[FRAGMENTO SELECCIONADO]
☆ ☆ ☆ ☆ ☆ ☆ ☆

Hay un creciente interés de Tavernier por utilizar la cámara
para involucrar a la gente en el paisaje y, sobre todo, para unir
a Lucien y su mundo con un ligero movimiento. Aquí la cámara
nos lleva a menudo de una imagen de Bourkassa o de uno de sus habitantes
hasta Lucien, pero nunca en la dirección opuesta, dentro
de un sistema que sugiere la idea de que la comunidad de Bourkassa
ejerce influencia sobre él, pero que él no tiene esperanzas
de invertir el efecto.
Únicamente
dos personajes imponen un principio ético de conducta al
personaje de Cordier. El primero es el párroco del pueblo
que exige a Lucien que demuestre a la gente que es capaz de llevar
a cabo sus obligaciones de una forma honesta y correcta. Sin saberlo,
le proporciona la motivación para cometer el asesinato de
Marcaillou, el marido de Rose, pero sus palabras pretendían
ser bienintencionadas. Además, es uno de los pocos personajes
que no parece compartir el racismo que domina a la mayoría
de la población blanca de Bourkassa.
El segundo personaje es Anne (Irène Skobline), la joven profesora,
que tiene éxito en provocar pequeños actos de generosidad
hacia los niños africanos por parte de Lucien. Anne valora
positivamente a Lucien y le ama, incluso después de que él
le escriba sus crímenes sobre una pizarra, pero Lucien no
quiere sentirse amado por ella -aunque la desea más auténticamente
que a ninguna otra mujer- porque los principios éticos de
Anne aguijonean dolorosamente la conciencia del policía.
Lucien:
No debes amarme, Anne. No es por ti, es por mi trabajo. Estar
contigo me impediría hacerlo bien y no tengo
derecho. Hay millones de desgraciados y yo estoy solo.
Anne: Si no me quisieras no tendrías
que haberme dicho eso. No necesitaba saberlo.
Lucien: No podía hacerlo
de otra manera.
Anne: ¿No tienes miedo?
Lucien: ¿Miedo de qué?
Anne: De lo que podría
pasarte.
Lucien: No tiene importancia.
De todos modos, estoy muerto hace tanto tiempo.
|
El
propio Lucien revela en este diálogo que él ya no
es un ser viviente, sino un instrumento en las manos de Dios que
previamente ha sido despojado de toda conciencia para poder matar
impunemente.

☆ ☆ ☆ ☆ ☆ ☆ ☆

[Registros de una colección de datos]
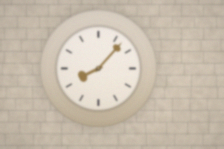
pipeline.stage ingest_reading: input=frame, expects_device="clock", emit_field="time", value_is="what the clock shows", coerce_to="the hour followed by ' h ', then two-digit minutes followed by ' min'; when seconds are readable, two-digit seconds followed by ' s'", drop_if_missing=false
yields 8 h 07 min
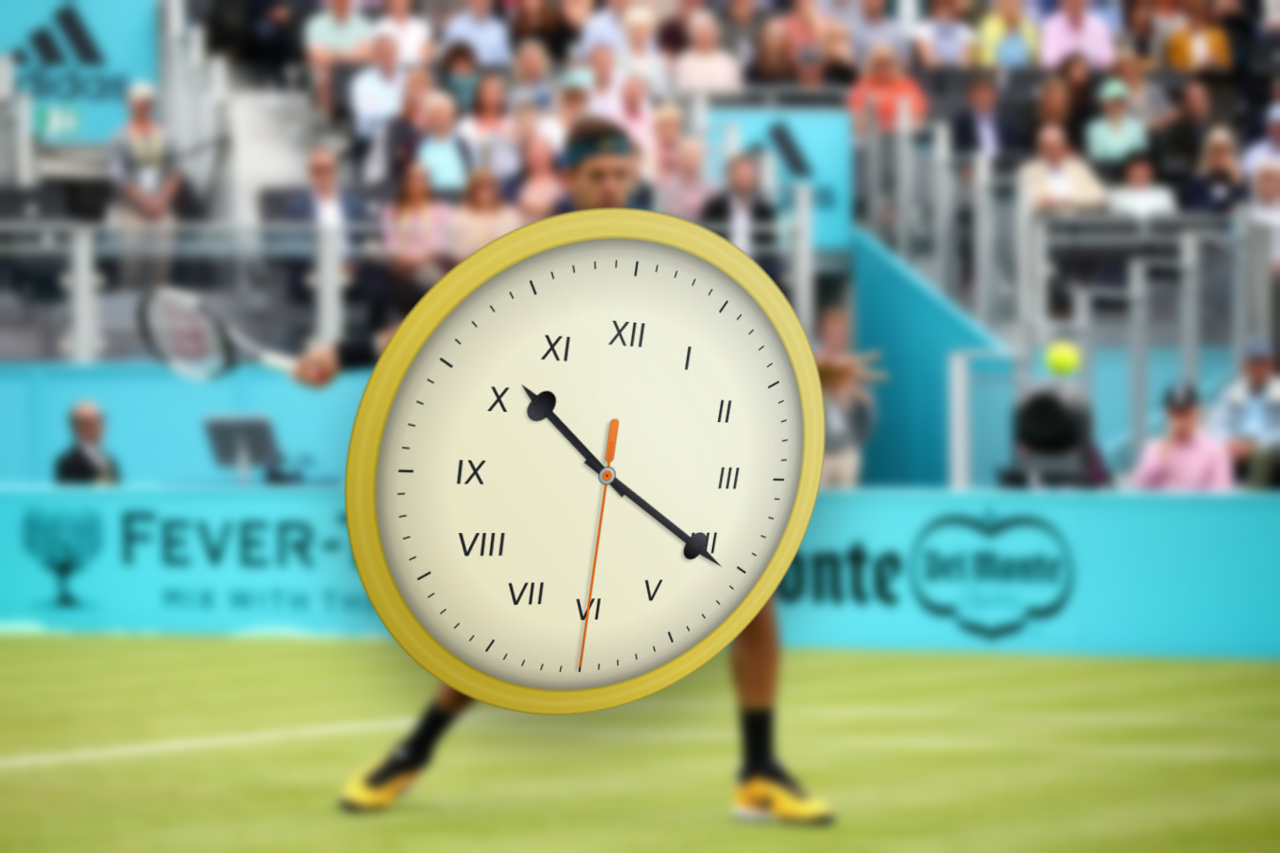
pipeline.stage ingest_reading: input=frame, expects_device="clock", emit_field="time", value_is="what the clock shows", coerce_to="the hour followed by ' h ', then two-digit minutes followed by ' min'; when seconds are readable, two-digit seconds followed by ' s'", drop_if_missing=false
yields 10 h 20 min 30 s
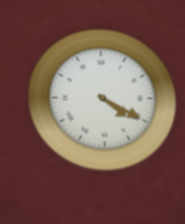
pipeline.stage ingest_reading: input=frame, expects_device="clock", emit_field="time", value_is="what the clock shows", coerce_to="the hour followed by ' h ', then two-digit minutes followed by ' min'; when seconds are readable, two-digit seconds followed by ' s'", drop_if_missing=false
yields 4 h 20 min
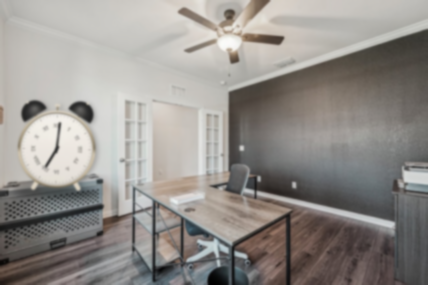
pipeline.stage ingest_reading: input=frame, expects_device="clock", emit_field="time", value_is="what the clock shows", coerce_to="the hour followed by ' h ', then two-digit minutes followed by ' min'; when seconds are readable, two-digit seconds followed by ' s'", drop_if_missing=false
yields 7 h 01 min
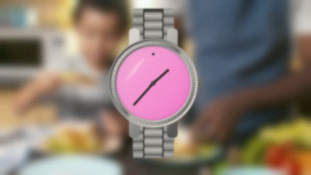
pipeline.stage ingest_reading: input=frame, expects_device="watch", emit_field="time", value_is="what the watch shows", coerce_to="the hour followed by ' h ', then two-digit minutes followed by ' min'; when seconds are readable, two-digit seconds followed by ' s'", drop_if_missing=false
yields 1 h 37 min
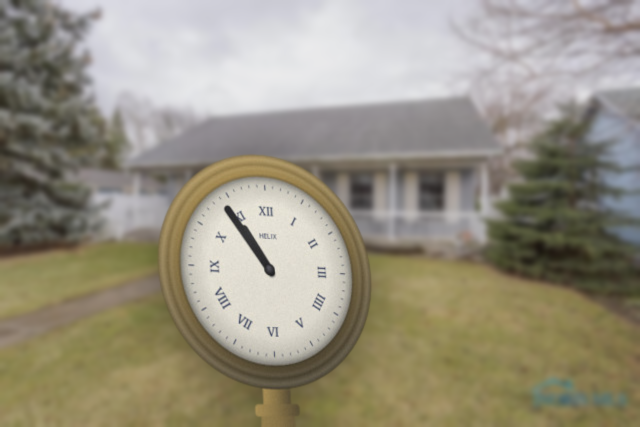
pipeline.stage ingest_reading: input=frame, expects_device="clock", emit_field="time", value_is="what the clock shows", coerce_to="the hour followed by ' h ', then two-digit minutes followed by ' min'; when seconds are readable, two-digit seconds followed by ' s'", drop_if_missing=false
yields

☆ ☆ ☆ ☆ ☆ ☆ ☆

[INSTRUCCIONES]
a) Resume el fragmento seleccionado en dos oraciones.
b) Vuelve a escribir el pasaje del fragmento seleccionado que empieza en las palabras "Hay un creciente" y termina después de "invertir el efecto.", sustituyendo "Bourkassa" por "la colonia".

[RESPUESTAS POR TAREA]
a) La cámara de Tavernier lleva a menudo de una imagen de Bourkassa o de sus habitantes hasta Lucien, pero nunca en la dirección opuesta, lo que sugiere que la comunidad ejerce influencia sobre él sin que él pueda invertir el efecto. Solo dos personajes imponen a Lucien un principio ético de conducta: el párroco del pueblo y Anne, la joven profesora, cuyo amor él rechaza porque los principios éticos de ella aguijonean dolorosamente su conciencia.

b)
Hay un creciente interés de Tavernier por utilizar la cámara
para involucrar a la gente en el paisaje y, sobre todo, para unir
a Lucien y su mundo con un ligero movimiento. Aquí la cámara
nos lleva a menudo de una imagen de la colonia o de uno de sus habitantes
hasta Lucien, pero nunca en la dirección opuesta, dentro
de un sistema que sugiere la idea de que la comunidad de la colonia
ejerce influencia sobre él, pero que él no tiene esperanzas
de invertir el efecto.